Despliegue de Guardia Nacional será costoso para EU

En las dos ocasiones anteriores el despliegue ordenado por los presidentes George W. Bush y Barak Obama, tuvieron un valor de unos mil 350 millones de dólares.

DALLAS Y PHOENIX. El despliegue de efectivos de la Guardia Nacional a lo largo de la frontera sur de Estados Unidos será una costosa acción para los contribuyentes estadunidenses, según análisis realizados sobre despliegues similares en el pasado.

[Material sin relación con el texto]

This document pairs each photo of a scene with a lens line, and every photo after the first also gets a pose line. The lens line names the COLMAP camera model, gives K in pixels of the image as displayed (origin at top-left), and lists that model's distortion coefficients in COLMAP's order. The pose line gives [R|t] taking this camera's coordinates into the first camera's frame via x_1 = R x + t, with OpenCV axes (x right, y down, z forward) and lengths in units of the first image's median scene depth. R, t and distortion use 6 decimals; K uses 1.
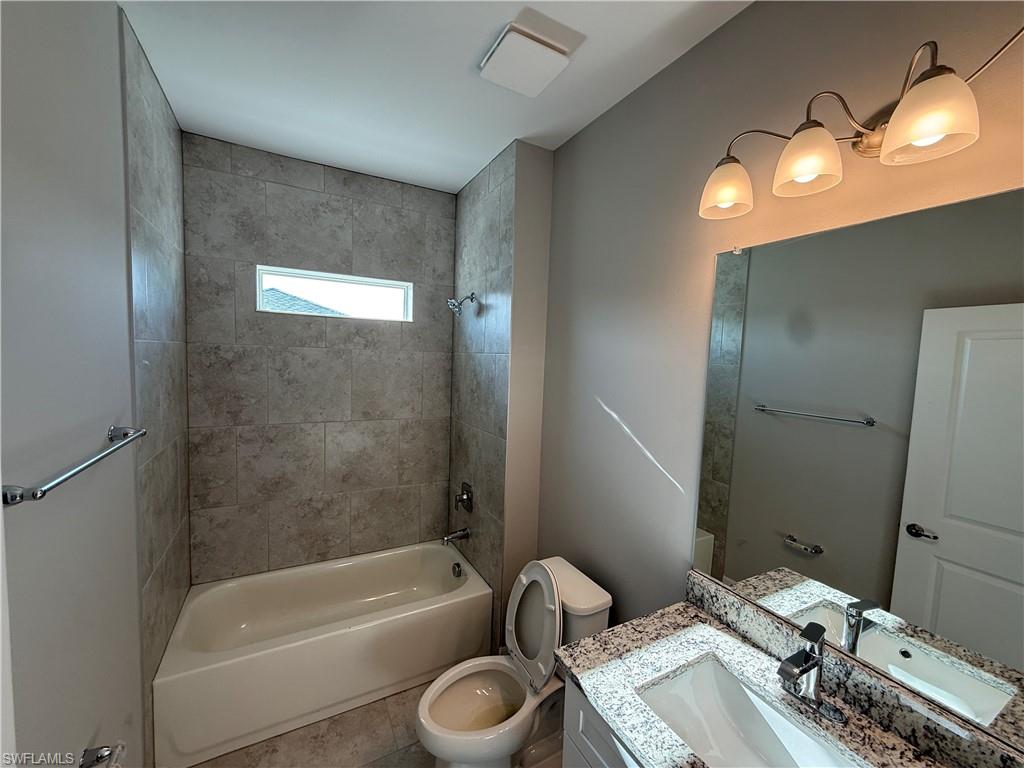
lens RADIAL K [[407.6, 0, 510.2], [0, 407.6, 381.7], [0, 0, 1]] dist [0.003743, -0.000944]
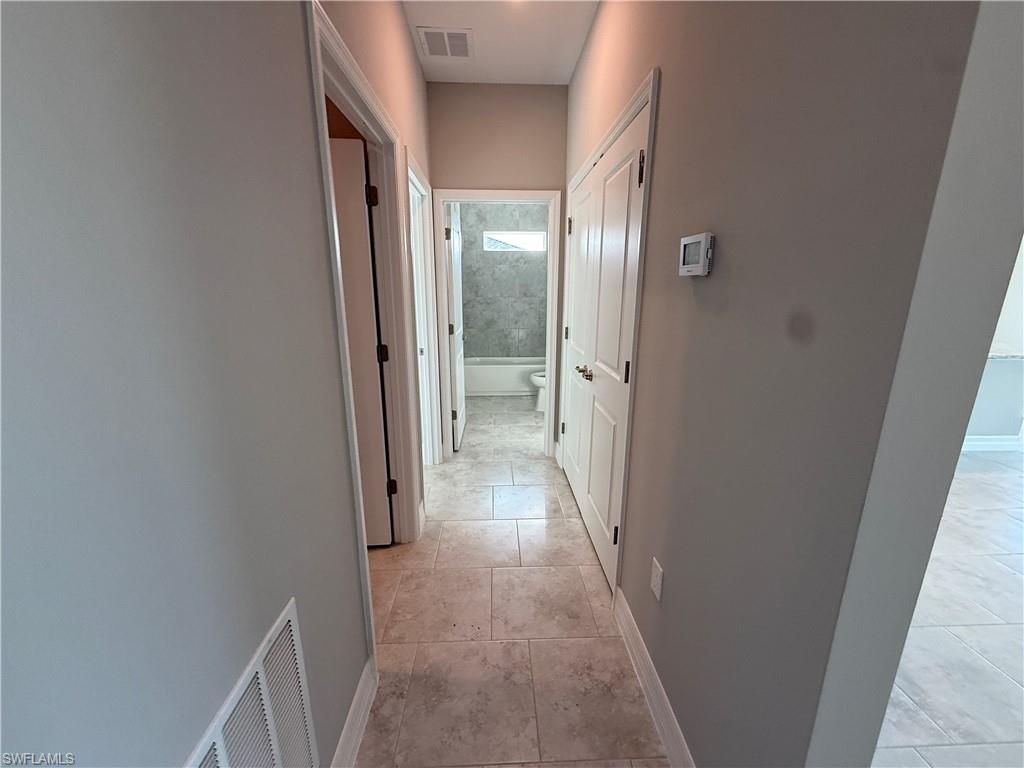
lens RADIAL K [[407.6, 0, 496.9], [0, 407.6, 377.4], [0, 0, 1]] dist [0.003743, -0.000944]
pose [[0.893793, 0.066147, -0.443574, 0.653575], [0.004849, 0.987580, 0.157041, 0.215801], [0.448453, -0.142513, 0.882372, -1.365817]]
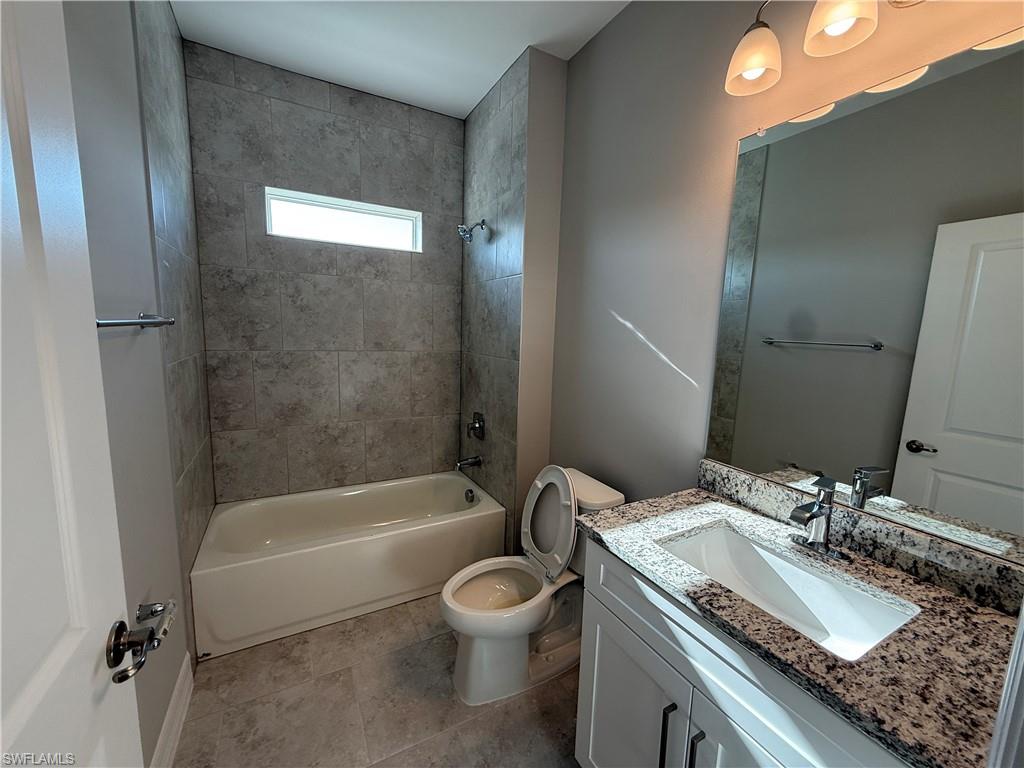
lens RADIAL K [[407.6, 0, 510.1], [0, 407.6, 382.6], [0, 0, 1]] dist [0.003743, -0.000944]
pose [[0.999992, -0.003879, 0.000442, -0.032896], [0.003841, 0.997742, 0.067060, 0.128327], [-0.000701, -0.067058, 0.997749, -0.017312]]
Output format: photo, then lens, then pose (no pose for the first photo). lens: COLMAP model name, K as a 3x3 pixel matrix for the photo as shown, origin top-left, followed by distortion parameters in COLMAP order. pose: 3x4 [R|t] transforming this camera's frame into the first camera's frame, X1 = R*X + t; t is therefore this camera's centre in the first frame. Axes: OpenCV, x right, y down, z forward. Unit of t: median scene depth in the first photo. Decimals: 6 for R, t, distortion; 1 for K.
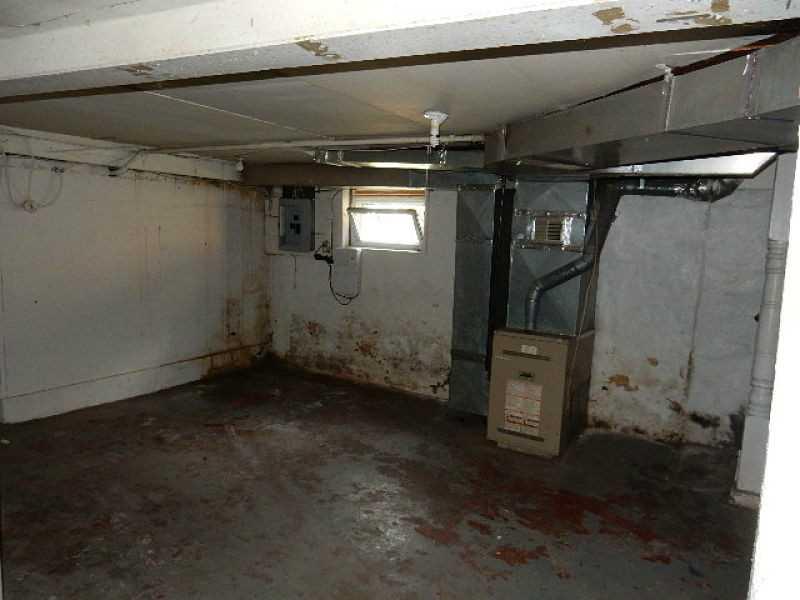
lens RADIAL K [[588.9, 0, 395.9], [0, 588.9, 295.5], [0, 0, 1]] dist [-0.005072, 0.002573]
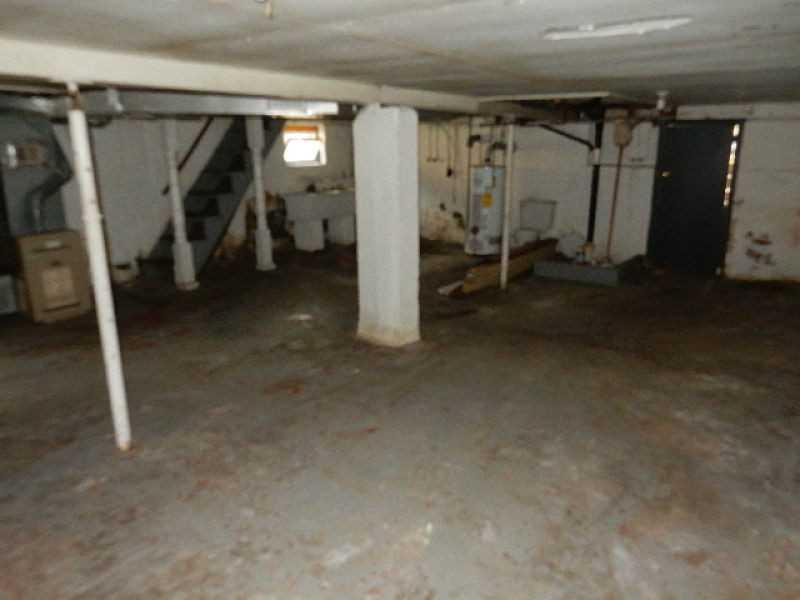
lens RADIAL K [[584.9, 0, 401.8], [0, 584.9, 302.6], [0, 0, 1]] dist [-0.006244, -0.000469]
pose [[0.102179, -0.313081, 0.944214, -1.273627], [0.139880, 0.944273, 0.297964, -0.087397], [-0.984882, 0.101631, 0.140278, 0.045225]]
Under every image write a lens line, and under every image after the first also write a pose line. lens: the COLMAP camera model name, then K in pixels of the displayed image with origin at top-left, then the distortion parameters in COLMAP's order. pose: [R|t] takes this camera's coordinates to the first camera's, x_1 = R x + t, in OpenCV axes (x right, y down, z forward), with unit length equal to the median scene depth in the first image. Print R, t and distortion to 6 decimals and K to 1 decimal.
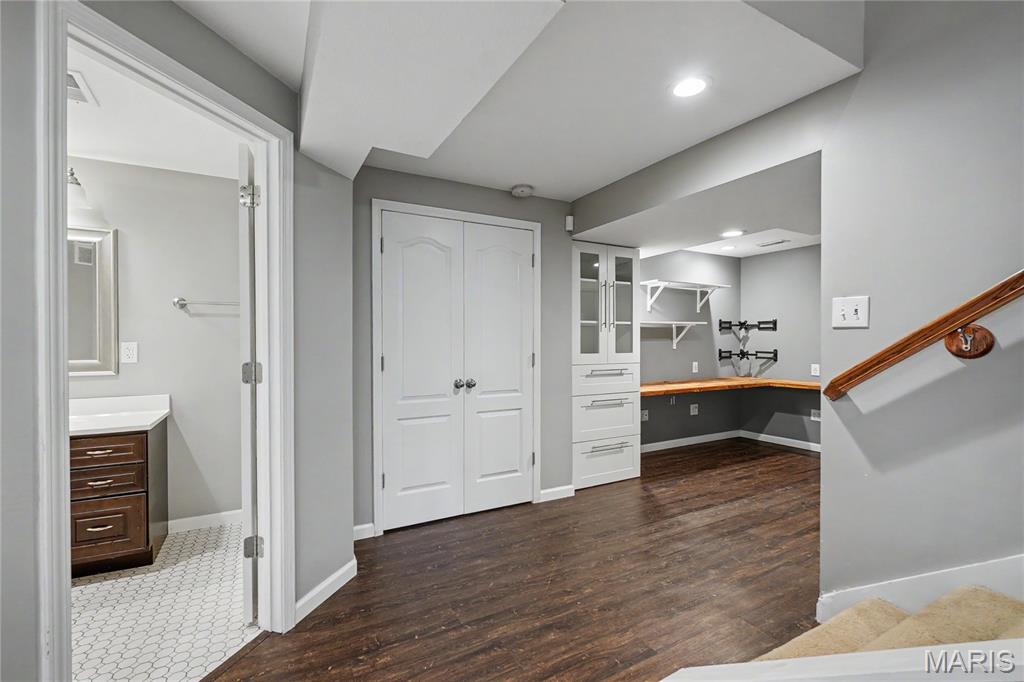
lens RADIAL K [[451.5, 0, 502.7], [0, 451.5, 347.8], [0, 0, 1]] dist [-0.009912, 0.003851]
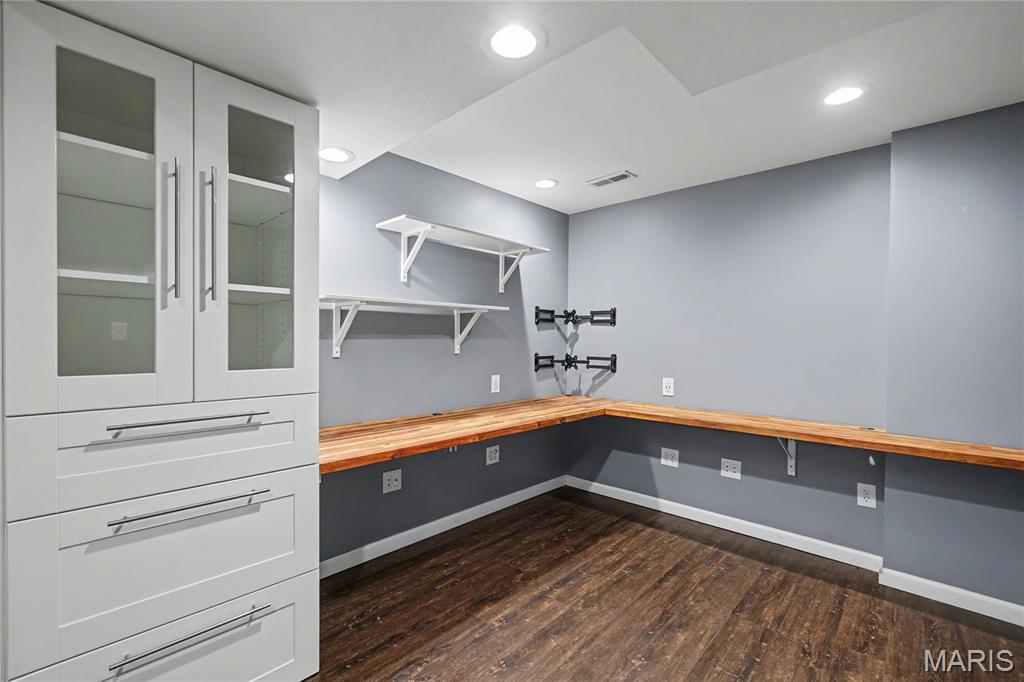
lens RADIAL K [[451.5, 0, 516.2], [0, 451.5, 341.4], [0, 0, 1]] dist [-0.009912, 0.003851]
pose [[0.944729, 0.012828, 0.327601, 0.257972], [-0.010534, 0.999906, -0.008777, -0.007799], [-0.327683, 0.004841, 0.944775, 0.428619]]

Los dos despliegues anteriores ordenados por los presidentes George W. Bush y Barak Obama, tuvieron un costo de unos mil 350 millones de dólares.

En la primera misión, la Operación Jump Start de 2006 a 2008, el entonces presidente Bush ordenó el despliegue de unos 6 mil soldados a lo largo de la frontera sur del país y costó durante esos dos años mil 200 millones de dólares, según la Oficina de Responsabilidad Gubernamental (GAO) el brazo investigador del Congreso.

La segunda misión, la Operación Phalanx, ordenada por el presidente Obama en julio de 2010, despachó a mil 200 soldados a la frontera y tuvo un costo de 140 millones de dólares.

En ambos operativos, los miembros de la Guardia Nacional fueron desplegados bajo los parámetros del llamado Título 32 del Código de Leyes de EU, que permite a este organismo castrense el colaborar con corporaciones de seguridad civiles, como la Patrulla Fronteriza.

Sin embargo, en los dos despliegues, la Guardia Nacional fue inhabilitada por el Departamento de Defensa para realizar arrestos debido a las preocupaciones planteadas sobre la militarización de la frontera.

Como resultado, durante los despliegues, todos los arrestos y las incautaciones fueron realizadas por la Patrulla Fronteriza.

La GAO reportó que esto condujo a funcionarios del Departamento de Defensa a expresar su preocupación por los desafíos para identificar y planificar un rol de la Guardia Nacional en la frontera y la ausencia de una estrategia integral para la seguridad en la zona.

OREGON SE DESLINDA DE ENVIÓ DE LA GUARDIA NACIONAL A LA FRONTERA

La gobernadora de Oregon, Kate Brown, señaló que no permitirá que la Guardia Nacional de su estado sea enviada a la frontera sur si el gobierno se lo pide.

Brown es una demócrata y ayer tuiteó que ella estaba bastante preocupada por el plan de Trump para militarizar la frontera.